Вдруг рядом открылась дверь, и из магазина вышел пузатый лавочник в сопровождении молодой дамы.
— Вот это и это, — сказала дама, указывая концом зонтика на омара и поросенка.
И, вторгаясь в сонное царство, отодвинув стекло витрины, лавочник приподнял за лапы одного из красных профессоров. Потом другой рукой он захватил блюдо с лежащим на нем жареным поросенком.
— Консервы, мадам? — почтительно спросил лавочник.
«Консервы», — отдалось в ушах у Кравцова.

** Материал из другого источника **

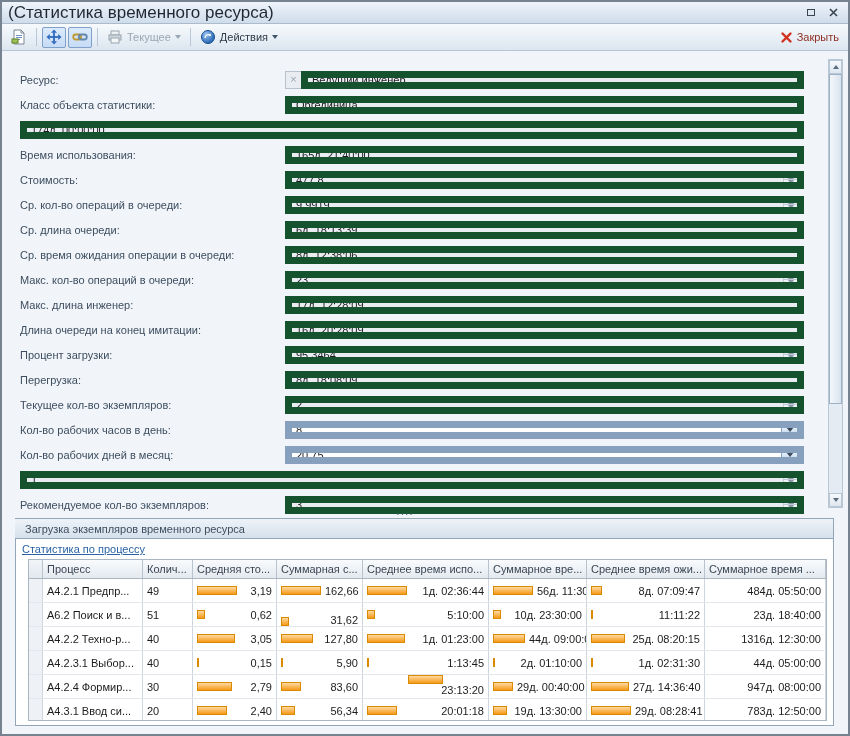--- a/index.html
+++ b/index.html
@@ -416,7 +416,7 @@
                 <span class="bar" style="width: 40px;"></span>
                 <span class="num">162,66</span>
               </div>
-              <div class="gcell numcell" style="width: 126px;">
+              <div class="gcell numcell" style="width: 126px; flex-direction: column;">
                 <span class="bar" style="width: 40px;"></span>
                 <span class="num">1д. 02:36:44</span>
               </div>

И он вспомнил, что уже пора идти на урок. Когда он подошел наконец к дому госпожи Грушко и собирался было позвонить, дверь внезапно раскрылась, и на крыльце появился пожилой господин, одетый в какую-то странную одежду, нечто вроде плаща, какие носят тореадоры. Щеки у него свисли, как у бульдога, и переваливали через узкую полоску воротничка. Господин этот поднял вверх руку и осенил крестным знамением госпожу Грушко, стоявшую на пороге. Так же точно благословил он и Кравцова.
Потом он огляделся по сторонам, как бы желая еще кого-нибудь благословить. Но кроме трубочиста, сидящего верхом на печной трубе, никого поблизости не было. Подумав секунду, он благословил также и трубочиста.